====== Data for this exercise ======

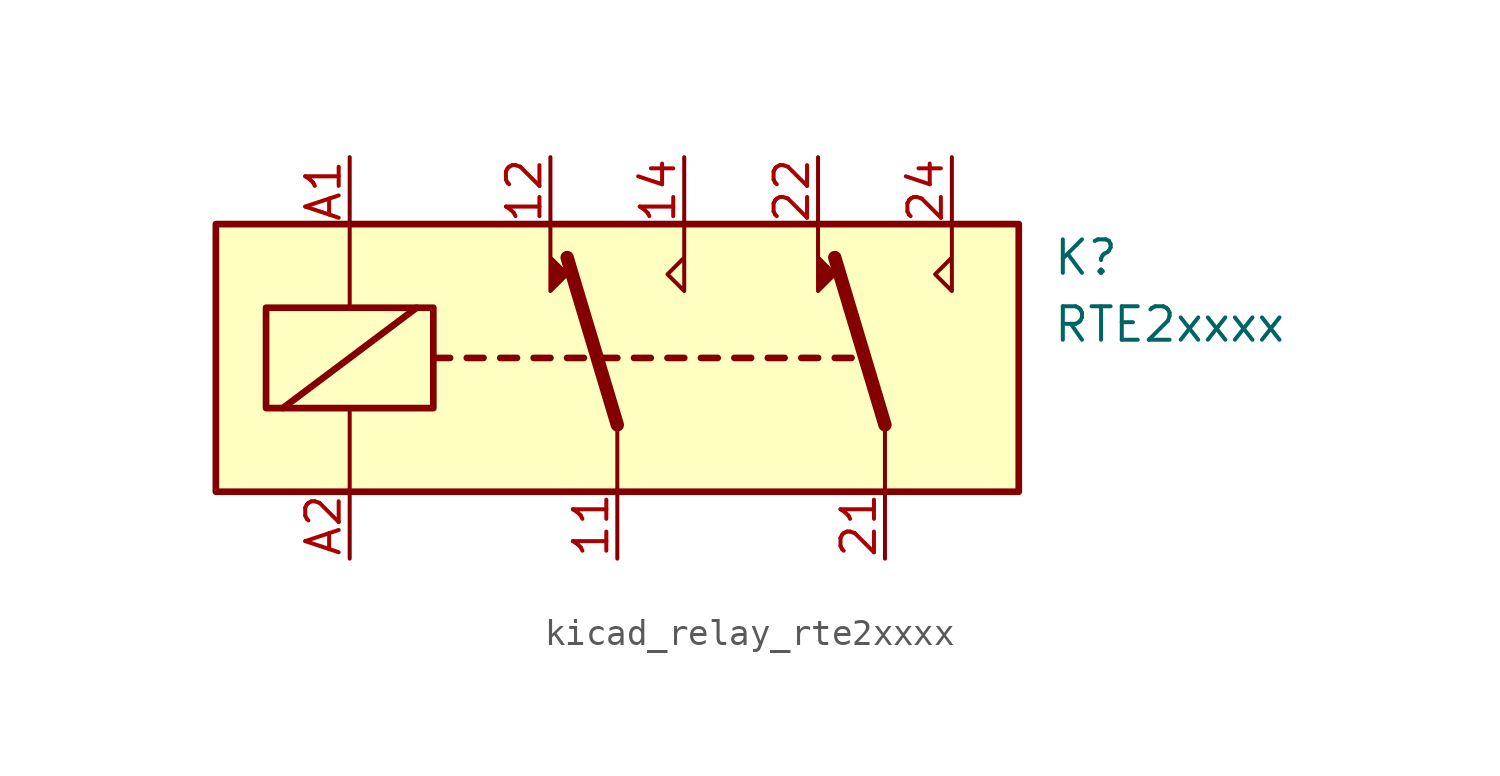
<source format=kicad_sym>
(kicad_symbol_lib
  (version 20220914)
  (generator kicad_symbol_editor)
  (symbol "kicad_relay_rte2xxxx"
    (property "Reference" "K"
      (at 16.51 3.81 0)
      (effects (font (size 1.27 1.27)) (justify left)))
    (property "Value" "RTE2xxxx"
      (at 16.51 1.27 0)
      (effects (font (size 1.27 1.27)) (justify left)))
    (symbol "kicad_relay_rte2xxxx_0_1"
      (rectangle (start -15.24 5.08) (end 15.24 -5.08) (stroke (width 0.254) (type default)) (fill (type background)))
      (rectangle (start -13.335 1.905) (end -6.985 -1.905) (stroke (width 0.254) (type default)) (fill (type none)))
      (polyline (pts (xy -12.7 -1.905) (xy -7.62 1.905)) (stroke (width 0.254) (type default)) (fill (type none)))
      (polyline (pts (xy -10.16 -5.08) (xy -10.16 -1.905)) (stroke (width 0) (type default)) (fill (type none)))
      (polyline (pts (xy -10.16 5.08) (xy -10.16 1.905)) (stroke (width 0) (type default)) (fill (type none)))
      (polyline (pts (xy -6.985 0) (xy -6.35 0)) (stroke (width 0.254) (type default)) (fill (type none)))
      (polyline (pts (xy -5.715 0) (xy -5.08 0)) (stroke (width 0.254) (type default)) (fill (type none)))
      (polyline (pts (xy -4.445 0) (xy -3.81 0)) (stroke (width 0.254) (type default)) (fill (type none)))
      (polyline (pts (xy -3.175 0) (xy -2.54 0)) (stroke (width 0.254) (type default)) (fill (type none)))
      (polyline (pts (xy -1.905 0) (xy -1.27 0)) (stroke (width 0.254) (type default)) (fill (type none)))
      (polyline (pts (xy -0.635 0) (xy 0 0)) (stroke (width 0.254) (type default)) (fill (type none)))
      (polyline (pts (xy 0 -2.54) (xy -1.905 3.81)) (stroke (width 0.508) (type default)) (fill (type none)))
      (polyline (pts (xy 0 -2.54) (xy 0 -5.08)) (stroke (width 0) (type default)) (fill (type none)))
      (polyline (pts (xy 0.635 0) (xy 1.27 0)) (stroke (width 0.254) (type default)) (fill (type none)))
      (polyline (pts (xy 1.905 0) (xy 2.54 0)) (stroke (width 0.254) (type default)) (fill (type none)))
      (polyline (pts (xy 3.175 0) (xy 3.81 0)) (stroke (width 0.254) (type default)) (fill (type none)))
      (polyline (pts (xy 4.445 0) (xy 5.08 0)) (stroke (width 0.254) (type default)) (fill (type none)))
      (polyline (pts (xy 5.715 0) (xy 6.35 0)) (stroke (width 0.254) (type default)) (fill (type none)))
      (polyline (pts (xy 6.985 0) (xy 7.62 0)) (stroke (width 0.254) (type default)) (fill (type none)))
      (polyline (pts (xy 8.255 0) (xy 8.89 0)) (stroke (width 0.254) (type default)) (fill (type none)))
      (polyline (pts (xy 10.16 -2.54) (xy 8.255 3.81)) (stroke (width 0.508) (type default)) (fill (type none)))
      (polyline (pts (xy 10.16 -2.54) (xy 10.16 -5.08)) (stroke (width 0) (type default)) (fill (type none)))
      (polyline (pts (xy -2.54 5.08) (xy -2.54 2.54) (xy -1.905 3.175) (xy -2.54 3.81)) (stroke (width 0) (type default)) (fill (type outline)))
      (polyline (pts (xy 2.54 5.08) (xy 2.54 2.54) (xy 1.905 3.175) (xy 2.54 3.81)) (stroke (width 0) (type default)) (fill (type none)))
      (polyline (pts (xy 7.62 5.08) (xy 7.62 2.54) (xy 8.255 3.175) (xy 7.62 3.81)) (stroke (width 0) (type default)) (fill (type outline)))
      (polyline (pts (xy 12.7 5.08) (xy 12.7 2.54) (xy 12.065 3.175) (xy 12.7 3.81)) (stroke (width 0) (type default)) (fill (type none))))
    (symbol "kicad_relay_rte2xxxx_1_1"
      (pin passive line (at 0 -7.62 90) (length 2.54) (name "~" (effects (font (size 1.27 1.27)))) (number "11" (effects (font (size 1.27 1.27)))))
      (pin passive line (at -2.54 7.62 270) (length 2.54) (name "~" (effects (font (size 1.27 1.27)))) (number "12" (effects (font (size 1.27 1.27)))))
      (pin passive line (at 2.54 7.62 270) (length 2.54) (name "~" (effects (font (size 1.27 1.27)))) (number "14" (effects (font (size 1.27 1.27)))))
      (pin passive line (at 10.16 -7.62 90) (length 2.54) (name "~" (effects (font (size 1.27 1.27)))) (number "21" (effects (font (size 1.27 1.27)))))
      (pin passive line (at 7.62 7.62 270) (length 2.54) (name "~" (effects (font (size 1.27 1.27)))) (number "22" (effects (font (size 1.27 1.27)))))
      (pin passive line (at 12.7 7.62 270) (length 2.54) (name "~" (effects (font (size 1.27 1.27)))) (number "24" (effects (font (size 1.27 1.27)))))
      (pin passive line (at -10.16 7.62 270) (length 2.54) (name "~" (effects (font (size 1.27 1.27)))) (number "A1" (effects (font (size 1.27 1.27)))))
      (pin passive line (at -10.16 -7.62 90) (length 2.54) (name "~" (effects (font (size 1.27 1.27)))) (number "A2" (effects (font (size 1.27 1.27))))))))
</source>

======
====== Data for this exercise ======

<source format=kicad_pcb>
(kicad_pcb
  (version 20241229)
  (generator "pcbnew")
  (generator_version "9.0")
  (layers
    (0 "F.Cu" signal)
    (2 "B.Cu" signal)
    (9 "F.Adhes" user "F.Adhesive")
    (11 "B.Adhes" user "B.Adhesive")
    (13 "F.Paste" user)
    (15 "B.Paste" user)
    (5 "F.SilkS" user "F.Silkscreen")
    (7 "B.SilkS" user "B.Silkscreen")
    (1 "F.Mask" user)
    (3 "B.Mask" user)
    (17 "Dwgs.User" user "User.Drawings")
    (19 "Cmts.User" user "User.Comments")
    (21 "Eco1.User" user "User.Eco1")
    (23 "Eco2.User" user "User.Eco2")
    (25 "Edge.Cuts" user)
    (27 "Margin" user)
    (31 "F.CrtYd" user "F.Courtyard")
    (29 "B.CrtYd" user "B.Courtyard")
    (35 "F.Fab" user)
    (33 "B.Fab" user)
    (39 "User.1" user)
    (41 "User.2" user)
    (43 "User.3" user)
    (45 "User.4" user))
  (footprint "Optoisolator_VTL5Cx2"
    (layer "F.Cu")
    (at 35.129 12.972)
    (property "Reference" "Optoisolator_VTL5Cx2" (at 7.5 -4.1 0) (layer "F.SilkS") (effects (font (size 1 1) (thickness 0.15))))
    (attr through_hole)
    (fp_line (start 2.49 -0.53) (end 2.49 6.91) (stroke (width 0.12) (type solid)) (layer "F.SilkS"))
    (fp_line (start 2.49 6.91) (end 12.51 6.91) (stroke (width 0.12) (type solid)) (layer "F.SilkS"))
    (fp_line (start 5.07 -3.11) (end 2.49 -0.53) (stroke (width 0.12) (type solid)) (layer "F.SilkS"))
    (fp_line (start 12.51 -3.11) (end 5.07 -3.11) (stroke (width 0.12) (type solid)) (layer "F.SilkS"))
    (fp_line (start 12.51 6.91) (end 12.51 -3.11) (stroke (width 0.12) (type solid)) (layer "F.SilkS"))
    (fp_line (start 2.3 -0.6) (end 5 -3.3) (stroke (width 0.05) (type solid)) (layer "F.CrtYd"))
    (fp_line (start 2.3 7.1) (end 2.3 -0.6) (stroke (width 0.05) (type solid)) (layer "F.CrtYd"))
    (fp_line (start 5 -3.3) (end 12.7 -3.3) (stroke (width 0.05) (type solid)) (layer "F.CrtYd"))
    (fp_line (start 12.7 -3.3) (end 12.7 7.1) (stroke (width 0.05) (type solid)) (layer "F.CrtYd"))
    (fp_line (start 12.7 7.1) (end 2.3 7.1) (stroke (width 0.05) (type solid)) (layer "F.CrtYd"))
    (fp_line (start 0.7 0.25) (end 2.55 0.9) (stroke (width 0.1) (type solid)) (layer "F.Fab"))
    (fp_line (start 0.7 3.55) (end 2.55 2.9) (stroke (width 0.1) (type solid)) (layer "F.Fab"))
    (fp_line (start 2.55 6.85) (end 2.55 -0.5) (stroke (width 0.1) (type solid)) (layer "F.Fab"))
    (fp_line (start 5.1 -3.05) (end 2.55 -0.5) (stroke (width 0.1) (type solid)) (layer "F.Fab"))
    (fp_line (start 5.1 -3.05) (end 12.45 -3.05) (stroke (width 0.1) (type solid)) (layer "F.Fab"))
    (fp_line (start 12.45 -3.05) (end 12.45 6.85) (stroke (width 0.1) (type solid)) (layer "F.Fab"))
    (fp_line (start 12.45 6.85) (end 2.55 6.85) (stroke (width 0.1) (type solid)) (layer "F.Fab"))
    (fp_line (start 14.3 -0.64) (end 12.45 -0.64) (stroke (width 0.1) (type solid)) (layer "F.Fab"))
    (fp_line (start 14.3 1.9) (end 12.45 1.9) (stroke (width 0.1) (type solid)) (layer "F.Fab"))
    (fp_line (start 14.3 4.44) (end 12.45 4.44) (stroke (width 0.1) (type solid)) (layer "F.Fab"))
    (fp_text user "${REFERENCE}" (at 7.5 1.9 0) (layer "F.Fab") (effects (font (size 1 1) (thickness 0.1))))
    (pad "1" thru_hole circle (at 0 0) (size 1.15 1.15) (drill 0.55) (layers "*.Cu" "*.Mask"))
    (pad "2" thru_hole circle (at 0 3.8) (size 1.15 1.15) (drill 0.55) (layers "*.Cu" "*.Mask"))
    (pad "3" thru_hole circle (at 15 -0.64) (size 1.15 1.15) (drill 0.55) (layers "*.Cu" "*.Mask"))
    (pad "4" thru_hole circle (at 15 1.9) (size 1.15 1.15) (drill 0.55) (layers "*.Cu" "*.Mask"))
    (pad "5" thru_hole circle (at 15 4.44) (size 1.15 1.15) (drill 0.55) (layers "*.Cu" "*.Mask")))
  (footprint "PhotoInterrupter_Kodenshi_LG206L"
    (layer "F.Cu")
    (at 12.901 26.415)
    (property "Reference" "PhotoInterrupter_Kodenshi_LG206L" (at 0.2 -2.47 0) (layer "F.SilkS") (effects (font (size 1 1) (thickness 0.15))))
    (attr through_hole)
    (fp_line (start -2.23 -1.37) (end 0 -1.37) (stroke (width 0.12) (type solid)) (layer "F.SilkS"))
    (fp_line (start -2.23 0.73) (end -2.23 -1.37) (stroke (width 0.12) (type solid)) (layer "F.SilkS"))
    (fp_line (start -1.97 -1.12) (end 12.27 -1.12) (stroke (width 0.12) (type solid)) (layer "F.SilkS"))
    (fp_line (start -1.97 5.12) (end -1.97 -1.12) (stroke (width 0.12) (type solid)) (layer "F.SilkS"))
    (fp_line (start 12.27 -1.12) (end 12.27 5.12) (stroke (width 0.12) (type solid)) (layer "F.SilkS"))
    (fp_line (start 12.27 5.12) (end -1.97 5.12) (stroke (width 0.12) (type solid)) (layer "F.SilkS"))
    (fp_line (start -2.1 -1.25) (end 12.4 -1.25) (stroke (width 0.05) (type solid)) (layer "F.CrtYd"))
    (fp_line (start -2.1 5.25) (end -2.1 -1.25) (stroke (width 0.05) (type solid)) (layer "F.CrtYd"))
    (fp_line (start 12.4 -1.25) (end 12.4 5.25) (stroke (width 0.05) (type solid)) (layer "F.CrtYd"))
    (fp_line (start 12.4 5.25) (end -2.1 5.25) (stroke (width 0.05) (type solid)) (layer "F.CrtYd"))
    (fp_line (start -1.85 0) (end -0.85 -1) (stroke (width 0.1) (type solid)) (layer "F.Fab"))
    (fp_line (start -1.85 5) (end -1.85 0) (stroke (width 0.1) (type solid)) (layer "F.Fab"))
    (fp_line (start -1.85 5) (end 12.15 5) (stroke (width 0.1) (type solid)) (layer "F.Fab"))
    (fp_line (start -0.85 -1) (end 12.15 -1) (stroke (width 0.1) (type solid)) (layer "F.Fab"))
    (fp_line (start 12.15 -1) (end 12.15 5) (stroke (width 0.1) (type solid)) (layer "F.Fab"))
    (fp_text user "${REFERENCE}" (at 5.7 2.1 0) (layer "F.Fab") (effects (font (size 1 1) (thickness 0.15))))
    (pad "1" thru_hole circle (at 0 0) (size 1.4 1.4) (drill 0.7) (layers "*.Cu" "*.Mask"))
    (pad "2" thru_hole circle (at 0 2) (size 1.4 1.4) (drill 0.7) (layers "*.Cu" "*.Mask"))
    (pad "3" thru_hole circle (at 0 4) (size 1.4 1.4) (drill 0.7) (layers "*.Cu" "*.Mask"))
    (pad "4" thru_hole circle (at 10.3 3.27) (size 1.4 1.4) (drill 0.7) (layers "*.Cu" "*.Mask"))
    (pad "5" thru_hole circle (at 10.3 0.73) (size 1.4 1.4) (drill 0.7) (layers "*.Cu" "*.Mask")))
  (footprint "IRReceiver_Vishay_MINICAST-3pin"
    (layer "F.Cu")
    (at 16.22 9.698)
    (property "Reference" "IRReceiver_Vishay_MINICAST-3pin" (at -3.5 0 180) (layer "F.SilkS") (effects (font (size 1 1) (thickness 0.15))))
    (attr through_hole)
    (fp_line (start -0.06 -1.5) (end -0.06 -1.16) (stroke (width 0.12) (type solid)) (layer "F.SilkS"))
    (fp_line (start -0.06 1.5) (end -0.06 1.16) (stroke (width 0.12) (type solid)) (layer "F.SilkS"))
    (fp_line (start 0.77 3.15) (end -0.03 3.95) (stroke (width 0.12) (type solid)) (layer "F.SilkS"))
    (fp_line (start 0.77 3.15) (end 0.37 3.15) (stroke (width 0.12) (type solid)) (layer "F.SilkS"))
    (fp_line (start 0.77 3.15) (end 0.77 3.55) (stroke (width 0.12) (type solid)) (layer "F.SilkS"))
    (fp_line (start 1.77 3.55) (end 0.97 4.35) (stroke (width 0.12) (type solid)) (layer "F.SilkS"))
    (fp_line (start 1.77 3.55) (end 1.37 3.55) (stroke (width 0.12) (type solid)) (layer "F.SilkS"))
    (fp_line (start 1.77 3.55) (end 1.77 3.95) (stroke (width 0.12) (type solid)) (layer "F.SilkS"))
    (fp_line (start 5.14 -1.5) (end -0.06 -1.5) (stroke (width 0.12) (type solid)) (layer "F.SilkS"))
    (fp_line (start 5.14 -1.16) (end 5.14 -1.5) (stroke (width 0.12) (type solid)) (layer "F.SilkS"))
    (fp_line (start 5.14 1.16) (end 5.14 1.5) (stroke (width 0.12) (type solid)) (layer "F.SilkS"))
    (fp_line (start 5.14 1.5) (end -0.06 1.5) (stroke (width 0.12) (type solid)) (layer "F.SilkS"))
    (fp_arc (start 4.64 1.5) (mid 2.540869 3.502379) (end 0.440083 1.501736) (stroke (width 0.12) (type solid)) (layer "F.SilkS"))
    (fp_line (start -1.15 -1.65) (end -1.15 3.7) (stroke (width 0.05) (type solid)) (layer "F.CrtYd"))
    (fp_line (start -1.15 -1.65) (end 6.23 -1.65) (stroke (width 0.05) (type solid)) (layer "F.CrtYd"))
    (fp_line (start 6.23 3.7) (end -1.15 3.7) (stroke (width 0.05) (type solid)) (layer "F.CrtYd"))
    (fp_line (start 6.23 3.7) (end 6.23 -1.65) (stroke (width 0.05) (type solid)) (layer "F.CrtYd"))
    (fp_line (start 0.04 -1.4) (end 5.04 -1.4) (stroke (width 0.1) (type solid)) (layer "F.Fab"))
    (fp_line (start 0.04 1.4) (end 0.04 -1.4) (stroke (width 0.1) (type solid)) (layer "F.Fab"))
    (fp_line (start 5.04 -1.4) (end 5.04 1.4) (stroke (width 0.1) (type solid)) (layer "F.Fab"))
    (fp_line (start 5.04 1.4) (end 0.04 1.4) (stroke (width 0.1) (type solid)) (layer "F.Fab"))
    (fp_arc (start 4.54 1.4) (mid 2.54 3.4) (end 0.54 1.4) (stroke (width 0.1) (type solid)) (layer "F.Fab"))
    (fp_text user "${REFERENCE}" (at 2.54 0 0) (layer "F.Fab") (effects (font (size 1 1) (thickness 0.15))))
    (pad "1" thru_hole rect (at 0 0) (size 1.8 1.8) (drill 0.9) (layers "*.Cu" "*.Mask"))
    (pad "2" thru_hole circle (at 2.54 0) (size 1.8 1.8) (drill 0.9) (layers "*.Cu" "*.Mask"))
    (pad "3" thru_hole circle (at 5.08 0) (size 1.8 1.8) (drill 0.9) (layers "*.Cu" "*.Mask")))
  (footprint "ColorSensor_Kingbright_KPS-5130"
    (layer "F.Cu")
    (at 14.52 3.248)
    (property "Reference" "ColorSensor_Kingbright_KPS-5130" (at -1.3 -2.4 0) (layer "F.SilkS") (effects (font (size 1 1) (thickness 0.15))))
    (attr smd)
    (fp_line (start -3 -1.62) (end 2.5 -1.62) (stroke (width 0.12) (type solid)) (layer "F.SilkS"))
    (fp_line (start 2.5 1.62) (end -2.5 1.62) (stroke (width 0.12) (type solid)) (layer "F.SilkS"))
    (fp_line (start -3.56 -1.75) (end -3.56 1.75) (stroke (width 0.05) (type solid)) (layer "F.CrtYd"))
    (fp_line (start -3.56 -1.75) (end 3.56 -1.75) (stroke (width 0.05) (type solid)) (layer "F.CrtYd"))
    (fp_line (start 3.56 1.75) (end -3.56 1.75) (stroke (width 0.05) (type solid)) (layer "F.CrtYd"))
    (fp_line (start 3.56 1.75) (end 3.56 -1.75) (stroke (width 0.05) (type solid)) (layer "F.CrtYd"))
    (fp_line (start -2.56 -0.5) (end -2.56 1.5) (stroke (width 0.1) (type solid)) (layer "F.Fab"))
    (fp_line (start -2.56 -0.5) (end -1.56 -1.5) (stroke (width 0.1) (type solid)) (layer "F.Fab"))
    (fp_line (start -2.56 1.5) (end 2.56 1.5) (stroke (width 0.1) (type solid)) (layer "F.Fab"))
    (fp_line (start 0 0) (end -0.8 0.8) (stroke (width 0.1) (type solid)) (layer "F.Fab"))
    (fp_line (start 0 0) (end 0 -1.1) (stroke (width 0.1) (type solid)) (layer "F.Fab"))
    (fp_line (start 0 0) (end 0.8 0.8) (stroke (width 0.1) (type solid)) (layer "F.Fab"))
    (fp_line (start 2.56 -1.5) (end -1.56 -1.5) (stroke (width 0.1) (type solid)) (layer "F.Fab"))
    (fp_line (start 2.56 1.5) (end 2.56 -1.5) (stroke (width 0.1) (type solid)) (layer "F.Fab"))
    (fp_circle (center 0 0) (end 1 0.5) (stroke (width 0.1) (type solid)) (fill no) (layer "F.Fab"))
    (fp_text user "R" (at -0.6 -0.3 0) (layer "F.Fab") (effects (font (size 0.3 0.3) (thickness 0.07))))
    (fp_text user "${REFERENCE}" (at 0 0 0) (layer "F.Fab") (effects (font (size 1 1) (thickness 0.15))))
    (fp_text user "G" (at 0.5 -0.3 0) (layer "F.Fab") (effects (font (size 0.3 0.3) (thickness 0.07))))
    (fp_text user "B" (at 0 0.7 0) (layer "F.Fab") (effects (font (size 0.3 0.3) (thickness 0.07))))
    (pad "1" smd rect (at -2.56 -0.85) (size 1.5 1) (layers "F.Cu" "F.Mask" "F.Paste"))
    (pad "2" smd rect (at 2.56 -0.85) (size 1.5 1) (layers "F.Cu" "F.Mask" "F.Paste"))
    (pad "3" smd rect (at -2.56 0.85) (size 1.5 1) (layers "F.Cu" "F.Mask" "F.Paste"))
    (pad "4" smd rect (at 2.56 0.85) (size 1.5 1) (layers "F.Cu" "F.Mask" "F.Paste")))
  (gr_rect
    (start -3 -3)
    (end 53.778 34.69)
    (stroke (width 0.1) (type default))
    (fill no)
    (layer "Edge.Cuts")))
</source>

======

Report all lines of the data that include the word "Courtyard".

    (31 "F.CrtYd" user "F.Courtyard")
    (29 "B.CrtYd" user "B.Courtyard")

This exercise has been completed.